BEGIN Material provided

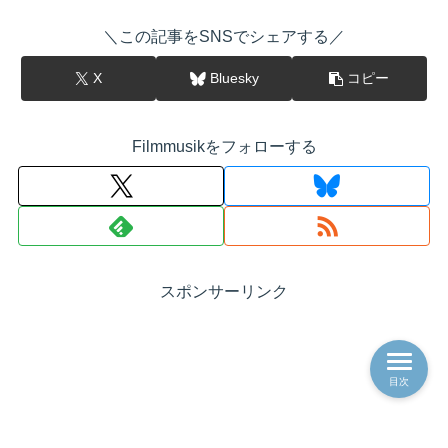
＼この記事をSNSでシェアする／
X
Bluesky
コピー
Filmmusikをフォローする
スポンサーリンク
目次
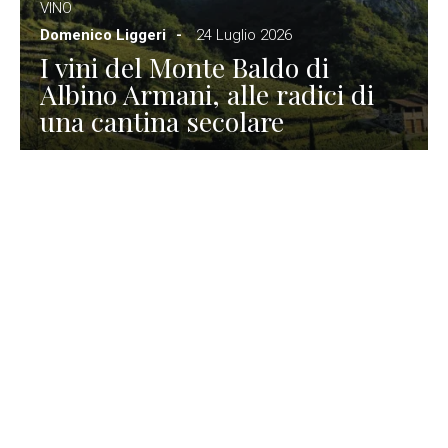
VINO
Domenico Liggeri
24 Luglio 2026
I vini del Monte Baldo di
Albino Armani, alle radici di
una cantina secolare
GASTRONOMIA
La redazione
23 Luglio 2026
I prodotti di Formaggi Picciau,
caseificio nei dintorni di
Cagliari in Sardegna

END Material provided
BEGIN Material provided

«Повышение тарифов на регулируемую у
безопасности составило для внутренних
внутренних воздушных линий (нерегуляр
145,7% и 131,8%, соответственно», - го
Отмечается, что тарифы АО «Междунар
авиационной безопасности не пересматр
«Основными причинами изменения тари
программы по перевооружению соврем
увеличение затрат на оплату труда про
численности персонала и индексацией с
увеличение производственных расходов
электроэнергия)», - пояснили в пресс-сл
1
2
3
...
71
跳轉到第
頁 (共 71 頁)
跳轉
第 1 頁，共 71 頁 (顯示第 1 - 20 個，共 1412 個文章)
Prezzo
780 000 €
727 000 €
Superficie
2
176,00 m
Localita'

END Material provided

=== Exercise description ===
Gather every line in the rows above that contains the string "безопасности". Letter case matters.

=== Solution to this task ===
безопасности составило для внутренних
авиационной безопасности не пересматр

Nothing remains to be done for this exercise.